Lenders will see you as someone who cannot pay back their money on time. This lack of trust could result in being given a higher interest rate (in turn causing you to owe more money) or not being approved for a new line of credit or loan. 

If you are trying to improve your credit score, the first place to start is to ensure you are making on-time payments.

Payment history is the highest weighted category and should be something to work on improving. Set up automatic payments on any loans to guarantee you are not missing any due dates. 


Amounts Owed 

The second most important category of a credit score is the amounts owed. This area is 30% of your score.

Payment history and amounts owed make up more than half of your credit score and are crucial to improving it. Your amounts owed on your credit report is the total amount of debt that you have and how much of your credit limit is in use. 

If you have a large amount of money that you owe and are maxing out your credit limit, lenders will see you as a risky person to lend money to.

They may see you as overexerting yourself and decide that you cannot handle any more debt. If you don’t have a lot of money that you owe and are utilizing a low percent of your credit limit, your score will be higher.

Lenders will see that you can take on more debt because your utilization ratio is lower. 

Focus on reducing your utilization ratio by paying off your credit card balances and other loans if you are trying to improve your credit score.

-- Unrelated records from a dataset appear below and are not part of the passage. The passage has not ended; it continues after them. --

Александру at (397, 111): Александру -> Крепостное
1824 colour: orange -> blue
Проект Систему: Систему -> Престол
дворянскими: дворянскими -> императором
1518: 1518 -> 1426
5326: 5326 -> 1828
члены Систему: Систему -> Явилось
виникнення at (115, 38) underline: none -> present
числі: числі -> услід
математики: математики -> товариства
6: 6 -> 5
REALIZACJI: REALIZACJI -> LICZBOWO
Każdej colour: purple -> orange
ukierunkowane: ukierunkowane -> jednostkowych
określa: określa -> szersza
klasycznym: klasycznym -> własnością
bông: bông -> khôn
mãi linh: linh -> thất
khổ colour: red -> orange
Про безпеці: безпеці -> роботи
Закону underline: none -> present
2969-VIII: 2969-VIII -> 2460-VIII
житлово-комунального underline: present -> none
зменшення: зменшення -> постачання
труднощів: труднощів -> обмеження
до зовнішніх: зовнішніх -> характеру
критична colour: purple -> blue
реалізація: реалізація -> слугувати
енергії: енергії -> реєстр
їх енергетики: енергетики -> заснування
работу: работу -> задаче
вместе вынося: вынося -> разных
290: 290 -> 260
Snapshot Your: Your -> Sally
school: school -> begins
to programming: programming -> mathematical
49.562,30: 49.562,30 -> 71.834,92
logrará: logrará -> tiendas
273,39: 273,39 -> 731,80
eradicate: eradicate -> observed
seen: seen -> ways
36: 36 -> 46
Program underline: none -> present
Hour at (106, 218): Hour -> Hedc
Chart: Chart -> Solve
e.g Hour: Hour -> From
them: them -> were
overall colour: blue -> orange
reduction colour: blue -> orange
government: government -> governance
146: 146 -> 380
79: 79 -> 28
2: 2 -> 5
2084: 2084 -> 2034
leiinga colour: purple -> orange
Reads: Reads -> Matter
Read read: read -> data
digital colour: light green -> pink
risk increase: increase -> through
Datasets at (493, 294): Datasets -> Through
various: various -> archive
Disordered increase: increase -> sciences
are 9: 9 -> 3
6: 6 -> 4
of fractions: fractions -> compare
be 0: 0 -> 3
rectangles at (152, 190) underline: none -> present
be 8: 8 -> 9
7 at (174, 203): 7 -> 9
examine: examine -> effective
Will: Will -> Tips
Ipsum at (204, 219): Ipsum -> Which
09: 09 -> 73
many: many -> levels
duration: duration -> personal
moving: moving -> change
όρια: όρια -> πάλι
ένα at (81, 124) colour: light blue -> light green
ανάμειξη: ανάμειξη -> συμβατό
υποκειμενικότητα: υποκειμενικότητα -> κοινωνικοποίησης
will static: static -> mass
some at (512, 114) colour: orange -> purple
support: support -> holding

This will improve your score and is just as important as payment history. 


Length of Credit History 

The third category of a credit score is the length of credit history. This area is 15% of your score.

Length of credit history is how long you’ve had a credit history. This number is an average on all of your accounts. The longer your credit history is, the better your credit score is.

Lenders see a longer length of credit history as more favorable because there is more data on the type of borrower you are. If you are young and your length of credit history is also young, don’t worry because you have time to build this area. 


Credit Mix 

The fourth category of a credit score is credit mix. This area is 10% of your score.

Your credit mix is the different types of accounts that you have. This credit mix can be credit cards, installment loans, mortgages, and so on. The more diverse mix you have, the more this category positively impacts your score.

As you go through life, you will slowly get more diverse types of credit. This category is a small percentage and is not one category to fret about too much. Don’t open accounts to get a more diverse mix because this could impact your score negatively. 


New Credit 

The fifth category of a credit score is new credit. This area is also 10% of your score.

While the last three categories have smaller percentages, they add up to 35% of your credit score, which can improve your credit score if you focus on these categories along with the first two. 

Whenever you take out a new line of credit, your credit score will take a small hit.

If you are opening up new accounts in a short amount of time, then your score will be negatively impacted. Every time you apply for a loan, your credit report is run, also known as a hard inquiry.

Hard inquiries stay on your credit report for two years. While 10% is not a huge percentage, this area can help you go from a good to a great score. Limit how many lines of credit you are applying for and only apply if you need to. 



Takeaway on Credit Scores

Credit scores are calculated in five categories that are weighed differently.

Each area is an important part of your score. There are actions you can take in each category to help improve your score.